## [Text excerpt]
Tags for Identifying Languages--RFC 1766

Alternate Formats
This Appendix (Word 6 Format)

Related Content
iso31366.html (Country Codes)  |  iso639.html (Language Codes)  |  References

In Internet applications, tags for identifying languages are specified by Internet RFC 1766. These are the tags used in HTML LANG attributes to specify the language used within the associated HTML element. This specification is based on the ISO standards for language (ISO 639) and country codes (ISO 3166), with extensions for situations not covered by these standards.

A language tag takes the general form

lang-subtag-subtag2...

where lang is a string of case-insensitive ASCII letters (a-z) specifying the language, and subtag is an optional, case-insensitive extension defining a subgroup of that language (there can be multiple subtag values, separated by successive dashes). Each string can have at most eight characters, with the prefix x- indicating a value defined for private use. Although uppercase letters are allowed, their use is discouraged within the lang portion of the tag. The following is a more detailed description of the meaning and allowed values for these fields.

Lang. This refers to the base language. If this string only contains two characters, then it indicates one of the language codes specified in ISO 639. For example, fr refers to the French language, and ja to Japanese. The only other allowed values are private codes, beginning with the prefix x-.

Subtag. This refers to a variant of a language, usually via two-letter national variant codes specified in ISO 3166 (e.g., fr-CA for Canadian French). Also allowed are values that refer to dialects (e.g., en-cockney), or that account for physical script variations appropriate to a language. National variant subtags are traditionally written in uppercase, although this is not required--the value is case-insensitive. Language codes can be used without country codes. This implies generic settings appropriate to the language.

The following table illustrates some language tags:

Language Tag Description
en-US American English
en-cockney Cockney dialect of English
x-romulan Romulan language
ar-EG Egyptian Arabic
fr French (generic)

Most modern browsers support language tags within the browser's configuration menus, and use this information to compose Accept-Language HTTP headers that the browser sends to the server when requesting a resource. A few browsers, such as Tango from Alis Technologies (www.alis.com), support language tags within the HTML element LANG attributes, and use this information to modify the presentation of the text.

## [Given material]
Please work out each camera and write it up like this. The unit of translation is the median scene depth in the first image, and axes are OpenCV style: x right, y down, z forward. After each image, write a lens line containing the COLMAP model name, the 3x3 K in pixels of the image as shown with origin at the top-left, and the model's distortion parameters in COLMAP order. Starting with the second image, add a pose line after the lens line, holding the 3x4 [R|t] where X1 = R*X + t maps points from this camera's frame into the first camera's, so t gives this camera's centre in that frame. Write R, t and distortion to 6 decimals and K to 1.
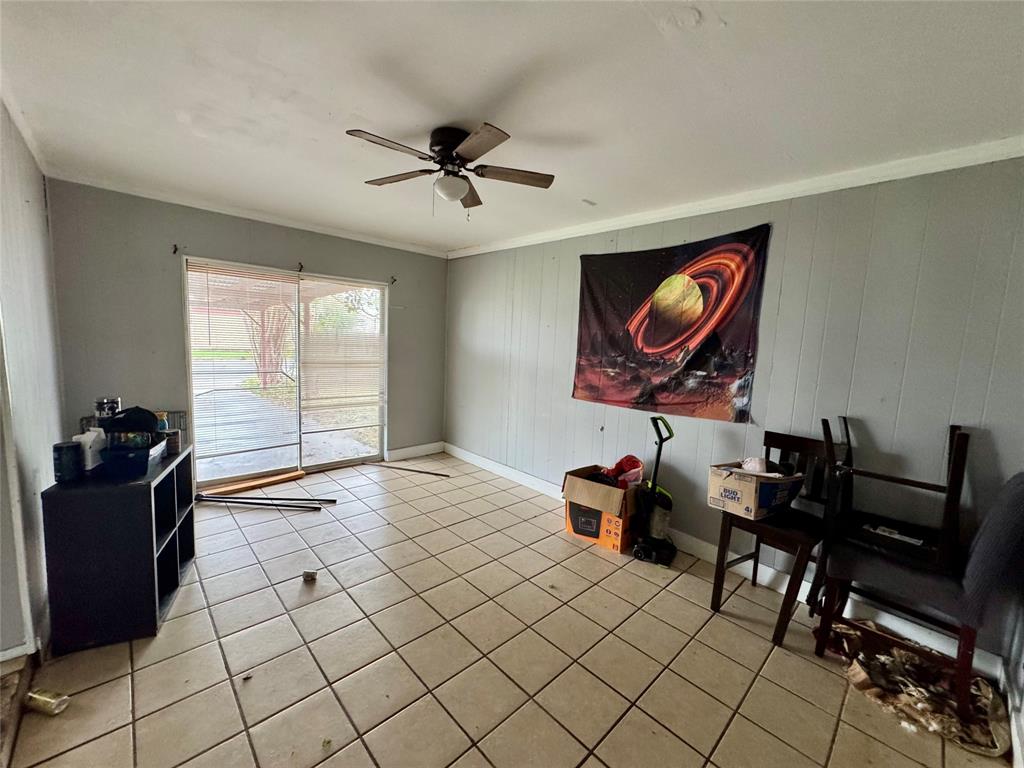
lens RADIAL K [[409.2, 0, 512.0], [0, 409.2, 384.0], [0, 0, 1]] dist [0.001270, 0.000053]
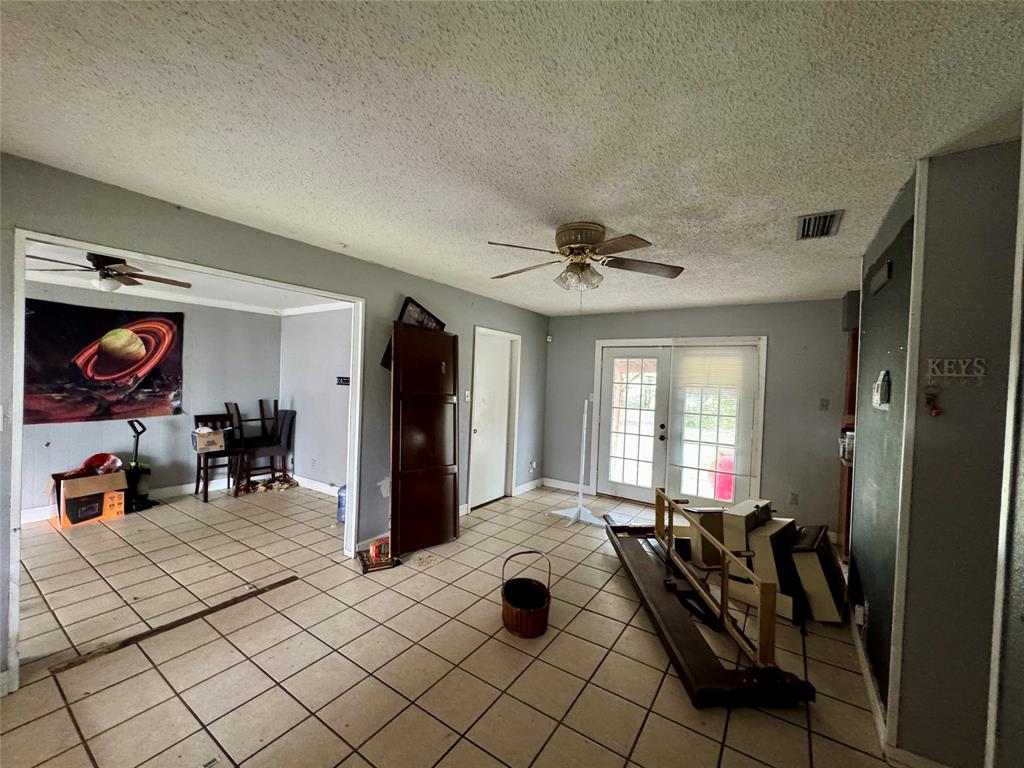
lens RADIAL K [[409.2, 0, 512.0], [0, 409.2, 384.0], [0, 0, 1]] dist [0.001270, 0.000053]
pose [[-0.215815, -0.068035, 0.974061, -1.448391], [0.063980, 0.994440, 0.083634, -0.094134], [-0.974336, 0.080370, -0.210262, -0.100924]]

## [What you have to do]
Can you repeat the language-tag text from the words "The following table" through "fr French (generic)", swapping "generic" for "default"?

## [Solved exercise]
The following table illustrates some language tags:

Language Tag Description
en-US American English
en-cockney Cockney dialect of English
x-romulan Romulan language
ar-EG Egyptian Arabic
fr French (default)